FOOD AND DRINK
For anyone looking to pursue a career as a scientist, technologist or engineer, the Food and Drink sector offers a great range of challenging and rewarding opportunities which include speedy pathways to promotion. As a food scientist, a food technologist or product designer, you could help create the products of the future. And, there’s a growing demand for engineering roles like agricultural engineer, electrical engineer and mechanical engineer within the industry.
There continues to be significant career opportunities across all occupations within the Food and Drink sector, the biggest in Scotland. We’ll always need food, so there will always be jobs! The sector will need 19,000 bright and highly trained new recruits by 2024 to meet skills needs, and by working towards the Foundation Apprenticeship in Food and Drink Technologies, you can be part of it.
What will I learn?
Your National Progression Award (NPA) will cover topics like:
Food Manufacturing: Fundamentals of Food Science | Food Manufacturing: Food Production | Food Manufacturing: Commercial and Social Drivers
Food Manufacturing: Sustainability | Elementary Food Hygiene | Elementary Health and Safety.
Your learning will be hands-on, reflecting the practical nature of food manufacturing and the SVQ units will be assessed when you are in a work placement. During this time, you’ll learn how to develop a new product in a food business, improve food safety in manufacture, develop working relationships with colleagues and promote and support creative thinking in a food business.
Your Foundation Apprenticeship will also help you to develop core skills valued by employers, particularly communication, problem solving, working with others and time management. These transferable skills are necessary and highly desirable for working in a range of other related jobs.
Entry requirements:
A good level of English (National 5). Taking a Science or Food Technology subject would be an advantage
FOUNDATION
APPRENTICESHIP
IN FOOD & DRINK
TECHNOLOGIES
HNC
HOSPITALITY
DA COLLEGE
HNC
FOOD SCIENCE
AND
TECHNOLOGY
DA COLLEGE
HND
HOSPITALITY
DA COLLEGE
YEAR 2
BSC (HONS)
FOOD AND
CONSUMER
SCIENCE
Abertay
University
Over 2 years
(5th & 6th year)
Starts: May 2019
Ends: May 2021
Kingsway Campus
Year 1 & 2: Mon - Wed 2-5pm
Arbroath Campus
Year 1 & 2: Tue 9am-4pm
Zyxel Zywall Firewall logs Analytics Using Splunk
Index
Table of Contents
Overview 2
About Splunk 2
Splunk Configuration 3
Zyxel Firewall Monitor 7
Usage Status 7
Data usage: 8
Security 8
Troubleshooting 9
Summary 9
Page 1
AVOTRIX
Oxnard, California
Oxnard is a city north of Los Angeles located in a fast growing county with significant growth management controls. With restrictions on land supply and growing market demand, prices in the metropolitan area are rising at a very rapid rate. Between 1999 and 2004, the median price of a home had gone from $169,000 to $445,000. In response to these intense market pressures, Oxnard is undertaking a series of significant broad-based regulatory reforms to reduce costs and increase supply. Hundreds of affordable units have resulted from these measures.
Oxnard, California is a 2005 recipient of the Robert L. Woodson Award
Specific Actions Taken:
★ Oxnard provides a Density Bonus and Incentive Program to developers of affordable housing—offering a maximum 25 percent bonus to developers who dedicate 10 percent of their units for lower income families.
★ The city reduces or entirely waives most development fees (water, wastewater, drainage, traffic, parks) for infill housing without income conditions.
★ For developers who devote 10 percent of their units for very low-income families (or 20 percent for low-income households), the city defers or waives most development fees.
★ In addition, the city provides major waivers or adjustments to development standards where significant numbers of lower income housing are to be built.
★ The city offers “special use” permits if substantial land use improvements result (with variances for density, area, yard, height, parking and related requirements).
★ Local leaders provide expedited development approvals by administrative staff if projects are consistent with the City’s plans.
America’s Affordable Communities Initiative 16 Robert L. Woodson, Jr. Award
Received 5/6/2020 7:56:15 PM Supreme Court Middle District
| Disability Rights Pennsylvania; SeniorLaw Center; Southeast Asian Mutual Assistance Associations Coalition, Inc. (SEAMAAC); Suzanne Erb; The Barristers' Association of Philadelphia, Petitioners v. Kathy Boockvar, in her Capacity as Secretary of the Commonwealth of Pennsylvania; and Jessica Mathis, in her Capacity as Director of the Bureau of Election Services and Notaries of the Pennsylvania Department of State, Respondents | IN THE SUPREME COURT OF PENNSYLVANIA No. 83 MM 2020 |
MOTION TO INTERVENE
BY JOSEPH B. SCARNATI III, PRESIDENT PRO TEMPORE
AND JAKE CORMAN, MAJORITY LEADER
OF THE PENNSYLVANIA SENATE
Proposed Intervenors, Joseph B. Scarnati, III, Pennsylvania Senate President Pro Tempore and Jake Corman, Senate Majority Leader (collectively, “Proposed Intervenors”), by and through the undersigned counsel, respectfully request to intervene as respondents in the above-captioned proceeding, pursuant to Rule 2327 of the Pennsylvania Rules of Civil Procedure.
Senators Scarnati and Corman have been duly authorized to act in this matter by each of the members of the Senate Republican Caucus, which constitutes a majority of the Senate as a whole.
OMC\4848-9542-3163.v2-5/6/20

▬▬▬▬▬▬▬▬▬▬

Instructions for the task: Among the entries above, the lines between the ones containing "lower income families." and "and related requirements).", inclusive, are to be transcribed exactly. No other line is to be given.

Answer to the exercise:
★ Oxnard provides a Density Bonus and Incentive Program to developers of affordable housing—offering a maximum 25 percent bonus to developers who dedicate 10 percent of their units for lower income families.
★ The city reduces or entirely waives most development fees (water, wastewater, drainage, traffic, parks) for infill housing without income conditions.
★ For developers who devote 10 percent of their units for very low-income families (or 20 percent for low-income households), the city defers or waives most development fees.
★ In addition, the city provides major waivers or adjustments to development standards where significant numbers of lower income housing are to be built.
★ The city offers “special use” permits if substantial land use improvements result (with variances for density, area, yard, height, parking and related requirements).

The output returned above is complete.